→ **Your assignment**
Tally the lines in the data below that contain the string "Skoda", matching case exactly, and reply with only the number.

Stored dataset items:
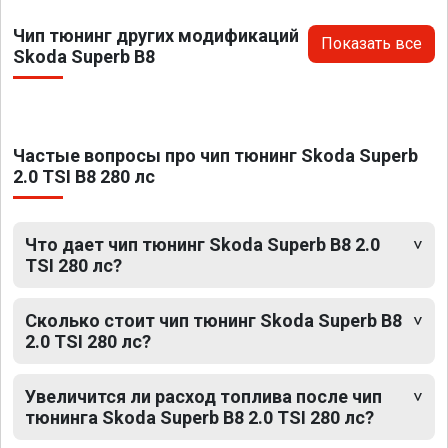
Чип тюнинг других модификаций
Показать все
Skoda Superb B8
Частые вопросы про чип тюнинг Skoda Superb
2.0 TSI B8 280 лс
Что дает чип тюнинг Skoda Superb B8 2.0
TSI 280 лс?
Сколько стоит чип тюнинг Skoda Superb B8
2.0 TSI 280 лс?
Увеличится ли расход топлива после чип
тюнинга Skoda Superb B8 2.0 TSI 280 лс?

→ **Result of the task**
5